I'm using Cython to read a single Dataset from an HDF5 file using 64 threads. Each thread calculates a start index start and chunk size size, and reads from that chunk into a common buffer buf, which is a memoryview of a NumPy array. Crucially, each thread opens its own copy of the file and Dataset. Here's the code:

def read_hdf5_dataset(const char* file_name, const char* dataset_name,
                      long[::1] buf, int num_threads):
    cdef hsize_t base_size = buf.shape[0] // num_threads
    cdef hsize_t start, size
    cdef hid_t file_id, dataset_id, mem_space_id, file_space_id
    cdef int thread
    for thread in prange(num_threads, nogil=True):
        start = base_size * thread
        size = base_size + buf.shape[0] % num_threads \
            if thread == num_threads - 1 else base_size
        file_id = H5Fopen(file_name, H5F_ACC_RDONLY, H5P_DEFAULT)
        dataset_id = H5Dopen2(file_id, dataset_name, H5F_ACC_RDONLY)
        mem_space_id = H5Screate_simple(1, &size, NULL)
        file_space_id = H5Dget_space(dataset_id)
        H5Sselect_hyperslab(file_space_id, H5S_SELECT_SET, &start,
                            NULL, &size, NULL)
        H5Dread(dataset_id, H5Dget_type(dataset_id), mem_space_id,
                file_space_id, H5P_DEFAULT, <void*> &buf[start])
        H5Sclose(file_space_id)
        H5Sclose(mem_space_id)
        H5Dclose(dataset_id)
        H5Fclose(file_id)

Although it reads the Dataset correctly, the CPU utilization maxes out at exactly 100% on a float32 Dataset of ~10 billion entries, even though it uses all 64 CPUs (albeit only at ~20-30% utilization due to the I/O bottleneck) on a float32 Dataset of ~100 million entries. I've tried this on two different computing clusters with the same result. Maybe it has something to do with the size of the Dataset being greater than INT32_MAX?

What's stopping this code from running in parallel on extremely large datasets, and how can I fix it? Any other suggestions to improve the code's clarity or efficiency would also be appreciated.


Solution

  • Something is happening that is either preventing cython's prange from launching multiple threads, or is preventing the threads from getting anywhere once launched.
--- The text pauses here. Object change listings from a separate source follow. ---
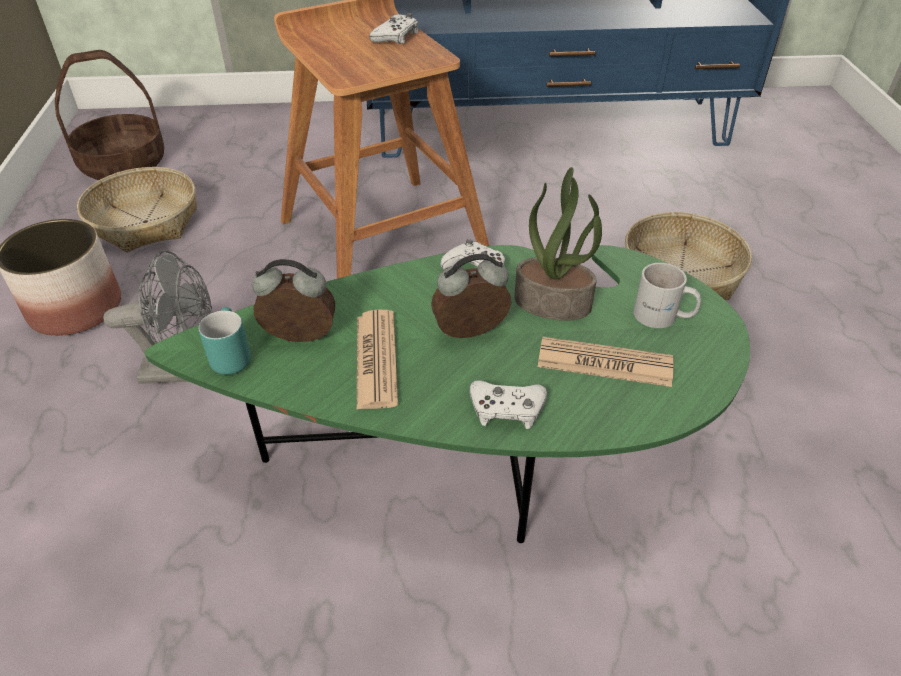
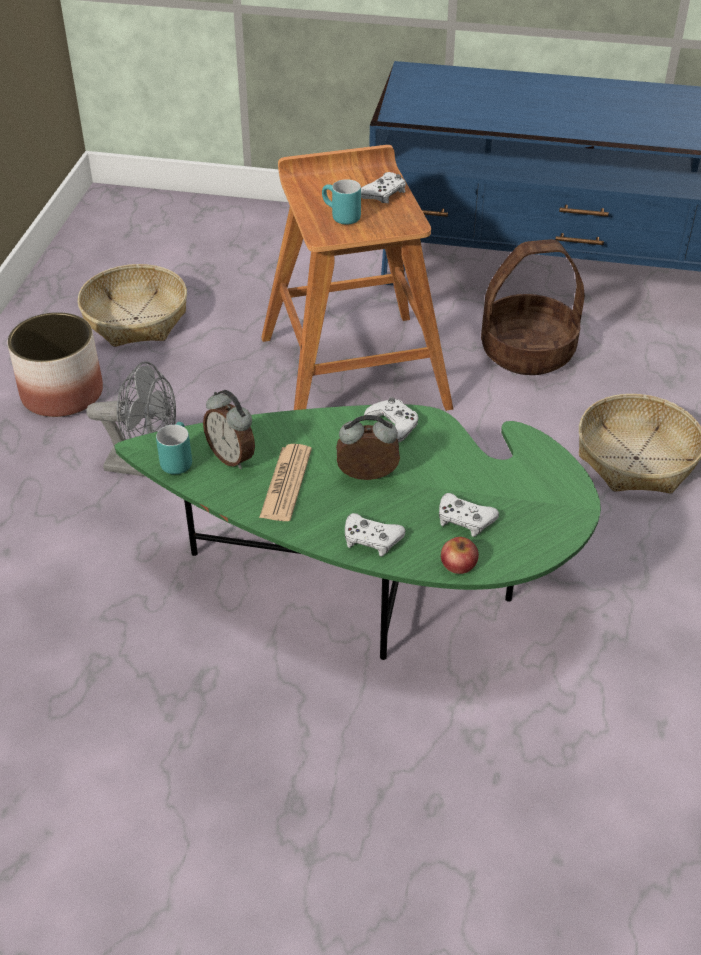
camera: 15 degrees right, 0 degrees up
(124, 163) = (127, 252): basket -> basket (527, 351)
(300, 339) = (232, 457): alarm clock -> alarm clock turned 150 degrees counterclockwise
(358, 60) = (339, 217): none -> turquoise mug
(553, 302) = (446, 464): potted plant -> none
(604, 363) = (464, 520): newspaper -> white game controller
(624, 419) = (458, 564): none -> apple
(663, 317) = (532, 492): white mug -> none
It may or may not have anything to do directly with hdf5. Here's some possible causes:

    • Are you pre-allocating a buf large enough to hold the entire dataset before running your function? If so, that means your program is allocating 40+ gigabytes of memory (4 bytes per float32). How much memory do the nodes you're running on have? Are you the only user? Memory starvation could easily cause the kind of performance issues you describe.
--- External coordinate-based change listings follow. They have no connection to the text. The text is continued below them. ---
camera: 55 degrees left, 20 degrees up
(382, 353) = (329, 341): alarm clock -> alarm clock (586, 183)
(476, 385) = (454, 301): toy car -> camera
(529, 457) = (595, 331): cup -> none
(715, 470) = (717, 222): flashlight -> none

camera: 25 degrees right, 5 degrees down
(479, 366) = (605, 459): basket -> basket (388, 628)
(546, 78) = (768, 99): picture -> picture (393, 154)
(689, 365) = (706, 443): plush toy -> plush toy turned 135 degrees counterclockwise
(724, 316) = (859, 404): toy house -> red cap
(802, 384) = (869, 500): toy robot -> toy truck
    • Both cython and hdf5 require certain compilation flags in order to correctly support parallelism. Between your small and large dataset runs did you modify or recompile your code at all?

    • One easy way to explain why your program is using 100% of a single cpu is that it's getting hung somewhere before your read_hdf5_dataset function is ever called. What other code in your program runs first, and could it be causing the problems you see?

    Part of the problem here is that it is going to be very hard for any users on this site to reproduce your exact issue, since we don't have most of your program and I at least don't have any 40 gig hdf5 files lying around (back in my grad school days tho, terabytes). If one of my above suggestions doesn't help, I think you have two ways forward:

    • Try to come up with a simplified repro of your issue, then edit your question to post it here.
    • Using a combination of debugger and profiler (and print statements, if you're feeling lame), try to track down the exact line your program is getting hung up on when single cpu utilization spins up to 100%. That alone should tell you a whole lot more about what's going on. In particular it should it very clear whether anything is getting locked down by a mutex, as @Homer512 suggested in his comments.